• Document excerpt:

- Opening Delimiter -

Lina Gessner was our spring intern of 2020. Lina studied Global Project and Change Management at Windesheim Honors College in Zwolle, The Netherlands. At SSW she wrote her Bachelor Thesis looking into new strategies on how to recruit participants for deliberative democratic events.
In her studies, Lina has had the chance to work on projects both in The Netherlands and abroad experiencing first-hand some of the global issues our society is facing and was able to develop her interest in peacebuilding, mediation, and integration of migrants.
During her research for a suitable internship organization, she came across SSW and liked the approach of using scientific knowledge to improve civil society by holding deliberative events, where many different voices, beliefs, values, and opinions come together and have a chance to impact each other by creating a conversation in a safe space.
Gabrielle Denman
Gabrielle was our intern for the Autumn of 2019. She is from Austin, Texas and is currently working to complete her undergraduate degree in Supply Chain Management at the University of Texas at Austin and has just completed a semester abroad at Copenhagen Business School. She has earned a certificate in Core Texts and Ideas, a field of study based on the analysis of the “great books” of human history, which discuss human nature, ethics, and the meaning of life from various perspectives. She is especially interested in a career working with startup NGOs which are dedicated to creating sustainable solutions to help stabilize the world’s refugee crisis and has experience volunteering with such NGOs in Europe, as well as working at a tech startup in the USA.
Paul Börsting BA
Paul Börsting graduated from Tilburg University in Netherlands with a bachelor degree in “Liberal Arts and Sciences” majoring in Social Sciences. During his interdisciplinary study he focused on a diverse number of topics mainly in the realm of political sciences and sociology, such as migration, identity, international relations, the European Union and political theory. He finished his degree with a bachelor thesis on the expectations, motivations and effects of volunteering by refugees in Germany. In the first half of 2018, Paul was an intern at Social Science Works. Currently, he finishes his Masters at the Freie Universität Berlin and the Sciences Po in Paris.
Besides that, Paul enjoys getting to know other cultures and people – may it be on his travels, during his one year volunteer service in South India, in international workcamps or during his exchange semester in Hong Kong. Additionally, he enjoys music, company, food, hiking and podcasts.
Emma Eden BA
Emma Eden is a Palestinian Israeli graduate from Max Stern Yezreel Valley College in Israel. She studied Psychology and Criminology as part of her dual subject bachelor. During her studies, Emma participated in Model United Nations (MUN) that prepares students to debate social and political topics in conferences all over the world. She worked with youth in distress for 3 years, gathering perspectives on complex social issues. Furthermore, as an Arab woman growing up in Israel she observed the Israeli – Palestinian conflict from both sides and from different perspectives. She examined this in her BA thesis on the integration of Arab female students in Israel. This integration creates an ethnic identity dilemma and Emma analyzed their way of coping with it. Additionally, Emma led a workshop bridging Arab and Jewish students and encouraging them to open a conversation touching on both their issues and concerns. She is currently in Germany, and is researching forced emigration and human rights from a social cognitive perspective.
Emily Frank MA
Emily Frank is a Project Assistant at the Max Planck Institute for Demographic Research, working on a European Commission project studying how select countries apply the broad concept of “vulnerability” in asylum law and how protection seekers experience this concept. As an incoming doctoral researcher, she is interested in how interactions with street-level bureaucrats shape immigration outcomes.

- Closing Delimiter -

• Data listing:
- Opening Delimiter -

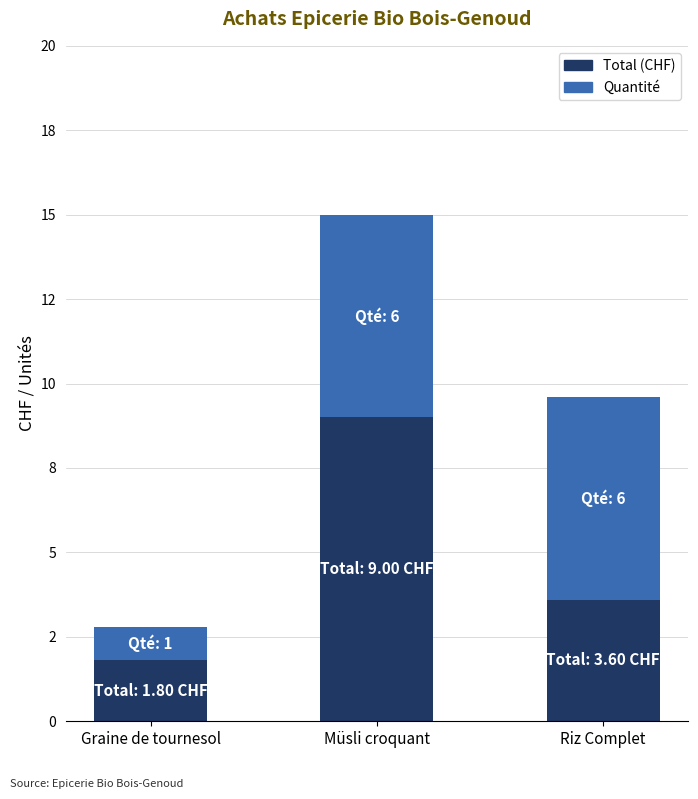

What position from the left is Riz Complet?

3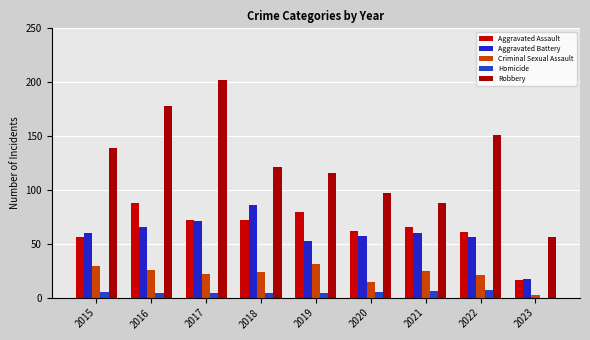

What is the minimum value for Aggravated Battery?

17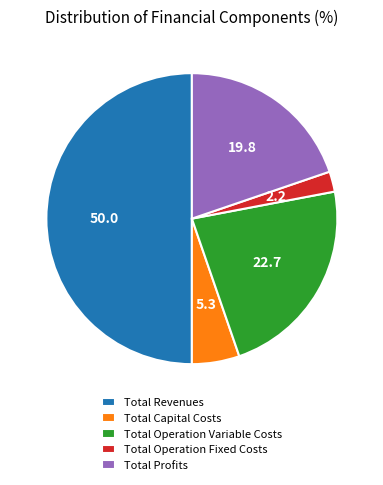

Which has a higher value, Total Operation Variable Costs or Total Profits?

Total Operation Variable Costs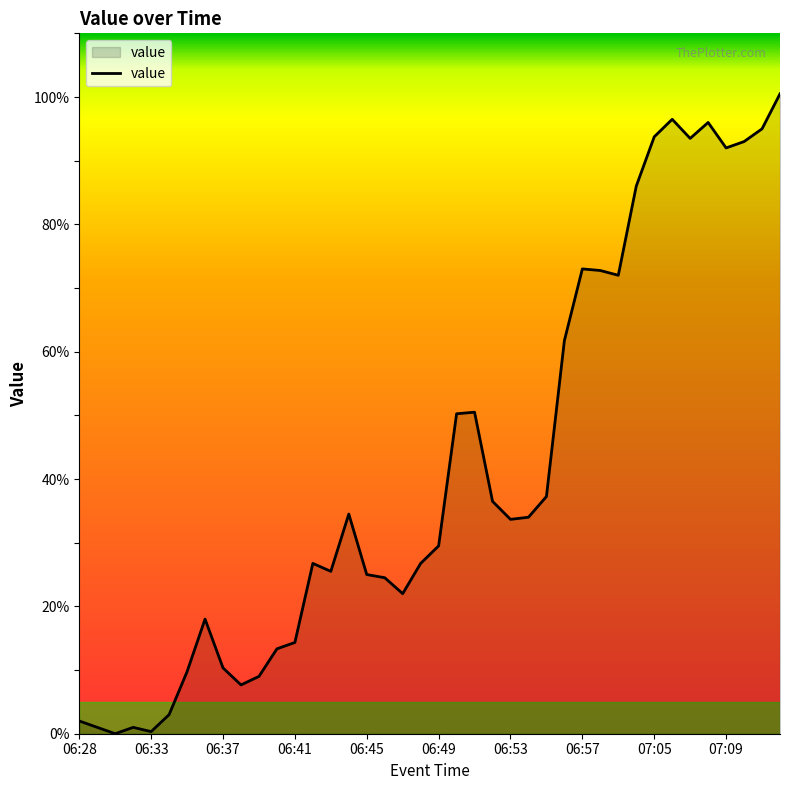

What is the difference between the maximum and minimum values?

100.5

- Closing Delimiter -
- Opening Delimiter -

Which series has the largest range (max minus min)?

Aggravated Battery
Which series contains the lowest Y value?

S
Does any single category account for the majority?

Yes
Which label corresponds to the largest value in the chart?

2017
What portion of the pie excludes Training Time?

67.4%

- Closing Delimiter -

Answer the following about the intern profiles:
1. At which college did Lina Gessner study?
2. What subject did Paul Börsting's bachelor thesis address?
3. At which institute does Emily Frank work as a Project Assistant?
The data come from a source separate from the intern profiles.

1. Windesheim Honors College in Zwolle, The Netherlands.
2. The expectations, motivations and effects of volunteering by refugees in Germany.
3. The Max Planck Institute for Demographic Research.